Lors de ce discours, il annonça également le retrait pratiquement global des forces armées soviétiques des pays de l’Est européen. On est clairement dans une perspective d’accord avec les pays occidentaux : l’URSS recule, mais en échange elle demande une place.
« Aujourd’hui, je peux vous dire ceci : l’Union soviétique a décidé de réduire ses forces armées. Au cours des deux prochaines années, leur nombre diminuera de 500 000 personnes et le volume des armes classiques sera également considérablement réduit.
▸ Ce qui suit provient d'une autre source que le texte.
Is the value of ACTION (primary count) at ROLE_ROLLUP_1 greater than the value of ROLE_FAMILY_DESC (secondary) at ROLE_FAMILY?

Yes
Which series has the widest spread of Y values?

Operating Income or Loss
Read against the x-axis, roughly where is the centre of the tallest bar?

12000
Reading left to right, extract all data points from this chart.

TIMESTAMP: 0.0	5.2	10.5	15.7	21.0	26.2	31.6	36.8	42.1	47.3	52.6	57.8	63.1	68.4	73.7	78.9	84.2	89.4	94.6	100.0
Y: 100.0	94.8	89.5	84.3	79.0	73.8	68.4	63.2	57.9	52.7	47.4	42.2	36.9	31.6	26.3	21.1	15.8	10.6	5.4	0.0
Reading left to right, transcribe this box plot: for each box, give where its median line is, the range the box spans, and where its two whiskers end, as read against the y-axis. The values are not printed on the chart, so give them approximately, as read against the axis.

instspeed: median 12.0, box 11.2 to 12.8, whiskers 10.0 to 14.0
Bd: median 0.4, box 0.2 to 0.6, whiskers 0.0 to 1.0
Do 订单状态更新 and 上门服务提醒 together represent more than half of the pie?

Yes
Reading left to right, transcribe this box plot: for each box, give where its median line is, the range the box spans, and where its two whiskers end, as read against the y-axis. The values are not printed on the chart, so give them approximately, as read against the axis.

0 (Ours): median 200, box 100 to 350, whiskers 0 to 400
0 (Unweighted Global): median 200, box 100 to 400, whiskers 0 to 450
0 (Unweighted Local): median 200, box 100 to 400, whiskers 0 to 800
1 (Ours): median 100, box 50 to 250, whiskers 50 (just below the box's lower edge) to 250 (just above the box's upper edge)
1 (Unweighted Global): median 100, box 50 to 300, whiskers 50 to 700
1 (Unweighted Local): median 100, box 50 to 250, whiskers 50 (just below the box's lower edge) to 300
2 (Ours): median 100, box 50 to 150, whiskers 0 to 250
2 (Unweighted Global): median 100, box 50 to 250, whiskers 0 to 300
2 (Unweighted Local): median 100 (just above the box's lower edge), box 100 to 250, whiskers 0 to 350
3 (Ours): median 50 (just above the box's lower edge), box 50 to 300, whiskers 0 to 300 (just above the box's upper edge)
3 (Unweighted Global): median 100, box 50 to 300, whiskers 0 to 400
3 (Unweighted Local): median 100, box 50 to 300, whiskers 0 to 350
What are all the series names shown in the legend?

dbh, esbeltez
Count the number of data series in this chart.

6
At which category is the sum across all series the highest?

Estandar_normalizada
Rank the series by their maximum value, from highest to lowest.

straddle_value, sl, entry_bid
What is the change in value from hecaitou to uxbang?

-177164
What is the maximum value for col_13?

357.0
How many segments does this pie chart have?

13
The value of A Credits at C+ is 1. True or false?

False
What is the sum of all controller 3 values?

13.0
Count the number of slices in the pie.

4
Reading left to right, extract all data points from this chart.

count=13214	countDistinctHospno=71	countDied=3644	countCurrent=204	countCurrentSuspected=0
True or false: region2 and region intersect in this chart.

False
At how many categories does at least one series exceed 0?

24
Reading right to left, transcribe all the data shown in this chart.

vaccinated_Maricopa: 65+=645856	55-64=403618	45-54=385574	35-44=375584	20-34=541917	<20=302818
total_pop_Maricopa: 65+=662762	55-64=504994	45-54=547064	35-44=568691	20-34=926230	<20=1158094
Ces réductions seront effectuées unilatéralement, sans lien avec les négociations au titre du mandat de la réunion de Vienne.
En accord avec nos alliés du Pacte de Varsovie, nous avons décidé de retirer d’ici 1991 six divisions blindées de RDA, de Tchécoslovaquie et de Hongrie et de les dissoudre.
Des groupes de troupes soviétiques situés dans ces pays, des unités d’assaut aérien et un certain nombre d’autres formations et unités, y compris des unités de transport aéroporté, dotées d’armes et d’équipements militaires seront également retirées.
Les troupes soviétiques dans ces pays seront réduites de 50 000 personnes et les armes de 5 000 chars.
Toutes les divisions soviétiques restant sur le territoire de nos alliés seront réorganisées. Ils reçoivent une structure différente de celle d’aujourd’hui qui, après un retrait important de chars, devient sans ambiguïté défensive.
Dans le même temps, nous réduirons le nombre de soldats et le nombre d’armes dans la partie européenne de l’URSS.
Au total, dans cette partie de notre pays et sur le territoire de nos alliés européens, les forces armées soviétiques seront réduites de 10 000 chars, 8 500 systèmes d’artillerie et 800 avions de combat.
Au cours de ces deux années, nous réduirons également considérablement la taille des forces armées dans la partie asiatique du pays. En accord avec le gouvernement de la République populaire mongole, une partie importante des troupes soviétiques temporairement stationnées là-bas retourneront dans leur pays d’origine. »
Cette capitulation du social-impérialisme soviétique était assumée et il n’y a pas eu d’opposition. La figure principale aux côtés de Mikhaïl Gorbatchev fut Alexandre Iakovlev, qui comptait aller le plus rapidement possible dans les réformes.
C’est que le régime est alors à bout de souffle, et pour les gens comme Alexandre Iakovlev, le réformer est pratiquement impossible : il faut s’en sortir d’une manière ou d’une autre.